Junto a essas propostas que acabam por culminar em conquistas importantes, a exemplo da

criação das delegacias especializadas de atendimento às mulheres em situação de violência, na

década de 1980 e, a reforma de algumas legislações, também se insurgia a necessidade de uma

abordagem interdisciplinar no acompanhamento dos casos de violência doméstica e familiar, que

reconhecesse as peculiaridades desse tipo de violência, fornecendo respostas efetivas no campo da

prevenção, assistência e proteção às mulheres.

No processo de busca por uma legislação que desse respostas efetivas diante da

complexidade desse tipo de violência, as críticas dos movimentos feministas no Brasil se voltaram

para o questionamento da Lei 9.099, de 26 de setembro de 1995, que instituiu os Juizados Especiais

Criminais – JECrims e, que traziam para sua incidência atos que envolviam a violência doméstica e

familiar e, acabavam por tratá-los como infrações penais consideradas de menor potencial ofensivo,

permitindo a conciliação e o pagamento de cestas básicas, por exemplo.

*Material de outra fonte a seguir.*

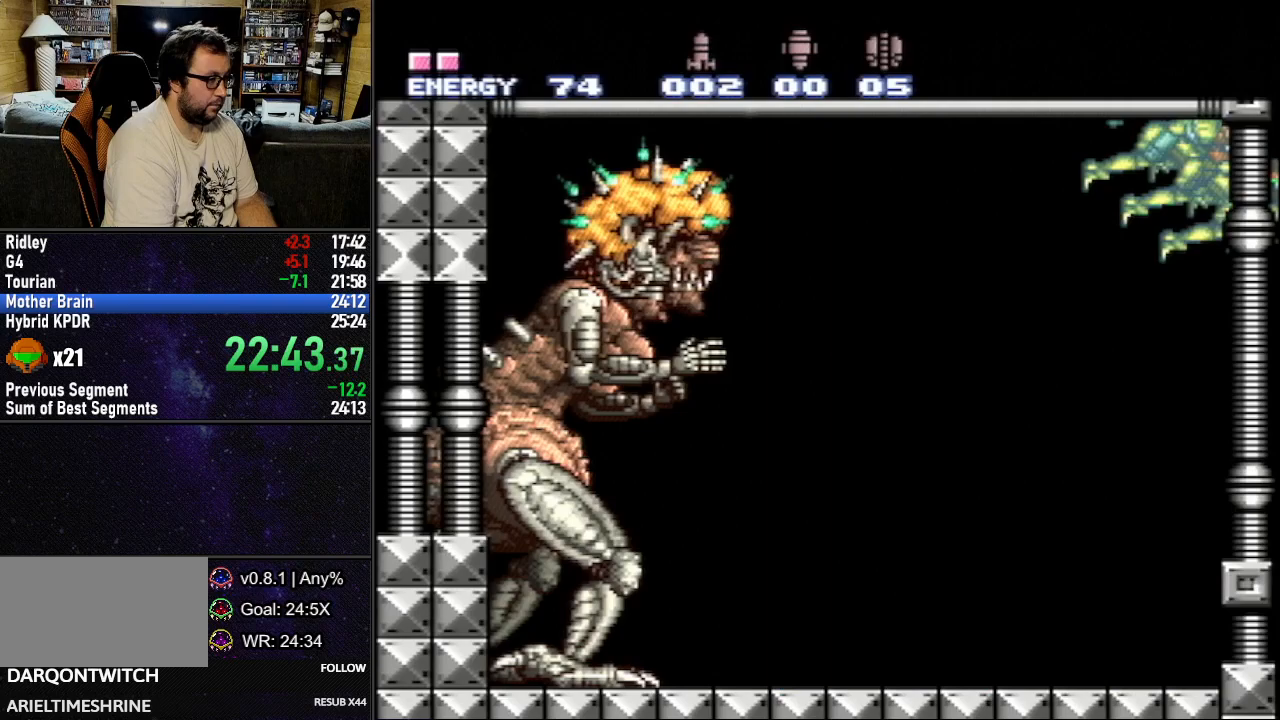
{"buttons": [], "events": []}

Esse tratamento feria diretamente a concepção e o reconhecimento pelo Estado Brasileiro

da violência contra a mulher como uma violação de direitos humanos e, nesse sentido, Santos

(2010) destaca que havia fortes impactos para as políticas públicas de combate à violência

doméstica contra a mulher, pois este ressignificava as penas e os crimes dessa natureza de forma a

descriminalizar a violência contra as mulheres, promovendo a trivialização, reprivatização e

invisibilização das relações de poder que a marcam.

Essas críticas se inserem num campo histórico e político que influencia profundamente as

ações de combate à violência doméstica e familiar, pois são estas que forjam as ações e reflexões

que acompanham o processo de construção e aprovação da lei Maria da Penha e que acabam por ter

reflexos na forma como esta tem sido aplicada.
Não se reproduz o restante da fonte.